L’acquaponica è una tecnologia che si presta all’uso di massa?

«L’obiettivo principale della nostra ricerca in Ca’ Foscari è quello di dimostrare la fattibilità e la scalabilità di una soluzione di questo tipo attraverso una modellazione di un sistema gemello digitale – illustra l’accademico – valutando un metodo di produzione circolare che assicuri di ottenere cibo con meno acqua in condizioni ambientali con temperature crescenti e meno favorevoli ai metodi tradizionali. Il nodo principale sono i costi, se si contiene quello energetico allora ecco che una produzione di questo tipo può essere vantaggiosa anche dal punto di vista economico diventando così un’ipotesi più che valida. In Europa non è ancora molto diffusa ma in USA, Australia e fra gli Stati del Golfo Persico, ci sono già realtà simili operative, soprattutto laddove il costo dei vegetali è molto alto. Il nostro scopo è diffondere queste tecnologie alternative portandole all’attenzione della collettività, abbiamo già delle aziende come interlocutori e grazie alla nostra simulazione digitale siamo in grado di fare diverse ipotesi su varie dimensioni produttive».

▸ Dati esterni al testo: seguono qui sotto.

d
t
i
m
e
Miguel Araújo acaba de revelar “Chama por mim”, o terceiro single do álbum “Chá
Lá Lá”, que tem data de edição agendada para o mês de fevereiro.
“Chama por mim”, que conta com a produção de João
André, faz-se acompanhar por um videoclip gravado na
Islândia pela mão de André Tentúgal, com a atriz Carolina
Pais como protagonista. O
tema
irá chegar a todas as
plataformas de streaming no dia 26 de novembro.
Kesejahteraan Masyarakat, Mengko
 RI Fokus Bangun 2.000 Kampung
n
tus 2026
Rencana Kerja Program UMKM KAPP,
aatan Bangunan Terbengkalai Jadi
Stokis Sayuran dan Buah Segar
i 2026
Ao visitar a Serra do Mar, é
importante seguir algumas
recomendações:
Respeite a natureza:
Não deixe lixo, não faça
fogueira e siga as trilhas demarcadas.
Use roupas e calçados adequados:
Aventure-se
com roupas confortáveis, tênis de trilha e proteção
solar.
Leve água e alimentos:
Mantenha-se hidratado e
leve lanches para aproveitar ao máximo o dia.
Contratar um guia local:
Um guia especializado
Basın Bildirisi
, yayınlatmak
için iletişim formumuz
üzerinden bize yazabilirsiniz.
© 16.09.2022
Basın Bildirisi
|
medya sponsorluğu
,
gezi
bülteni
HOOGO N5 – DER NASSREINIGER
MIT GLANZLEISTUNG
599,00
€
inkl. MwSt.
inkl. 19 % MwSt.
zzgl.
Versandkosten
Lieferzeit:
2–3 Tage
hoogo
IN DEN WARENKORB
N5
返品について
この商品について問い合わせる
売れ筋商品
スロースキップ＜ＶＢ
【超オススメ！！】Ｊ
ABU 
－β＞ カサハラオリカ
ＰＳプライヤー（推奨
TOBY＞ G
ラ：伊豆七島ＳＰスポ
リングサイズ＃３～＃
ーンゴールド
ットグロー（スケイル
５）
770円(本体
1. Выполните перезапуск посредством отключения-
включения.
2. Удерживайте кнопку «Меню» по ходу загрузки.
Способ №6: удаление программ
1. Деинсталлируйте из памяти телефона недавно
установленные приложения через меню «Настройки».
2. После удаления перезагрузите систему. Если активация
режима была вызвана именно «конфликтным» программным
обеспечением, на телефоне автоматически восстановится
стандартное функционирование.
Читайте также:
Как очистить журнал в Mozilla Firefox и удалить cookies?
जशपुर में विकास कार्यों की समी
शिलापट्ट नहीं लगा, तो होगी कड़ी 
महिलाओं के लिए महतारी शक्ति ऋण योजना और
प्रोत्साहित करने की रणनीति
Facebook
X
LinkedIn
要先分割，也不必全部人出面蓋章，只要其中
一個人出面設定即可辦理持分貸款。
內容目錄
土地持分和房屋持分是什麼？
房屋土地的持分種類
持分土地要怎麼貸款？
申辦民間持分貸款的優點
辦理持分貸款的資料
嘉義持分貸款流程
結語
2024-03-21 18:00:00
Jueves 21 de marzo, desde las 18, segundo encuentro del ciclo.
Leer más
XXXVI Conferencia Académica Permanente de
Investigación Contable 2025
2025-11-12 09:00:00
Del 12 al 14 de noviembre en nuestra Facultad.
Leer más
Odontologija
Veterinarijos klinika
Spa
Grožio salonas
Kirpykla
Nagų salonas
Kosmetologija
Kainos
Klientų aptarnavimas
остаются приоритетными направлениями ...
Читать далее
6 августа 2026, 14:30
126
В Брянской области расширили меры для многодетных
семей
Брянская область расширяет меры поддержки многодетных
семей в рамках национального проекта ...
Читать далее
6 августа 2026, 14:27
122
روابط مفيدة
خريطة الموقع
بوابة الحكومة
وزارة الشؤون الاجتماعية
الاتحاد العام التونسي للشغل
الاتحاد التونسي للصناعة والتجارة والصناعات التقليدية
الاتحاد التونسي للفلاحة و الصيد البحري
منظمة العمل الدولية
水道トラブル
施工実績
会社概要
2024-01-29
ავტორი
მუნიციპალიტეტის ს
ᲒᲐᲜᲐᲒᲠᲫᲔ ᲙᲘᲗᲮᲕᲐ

«In prospettiva ai grandi cambiamenti che richiederà il nostro sistema produttivo – conclude – l’acquaponica potrebbe essere realmente una delle strade da percorrere, la prodizione di cibo fuori suolo è uno scenario concreto, sia perché i fertilizzanti a base di fosforo che si usano in agricoltura sono una risorsa esauribile, visto che il minerale si ricava da rocce e che i terreni sono sempre più sterili per l‘eccessivo sfruttamento, sia perché un ambiente molto urbanizzato come il nostro, con un progressivo svuotamento di alcune strutture architettoniche, potrebbe permettere di riconvertire spazi, anche urbani, a produzione alimentare senza emissioni e quindi altamente sostenibili, visto che sono necessari solo acqua (poca) e corrente elettrica. La sfida quindi è mettere queste soluzioni a sistema e produrre energia rinnovabile, per mantenere, o forse anche migliorare, produzioni alimentari di qualità».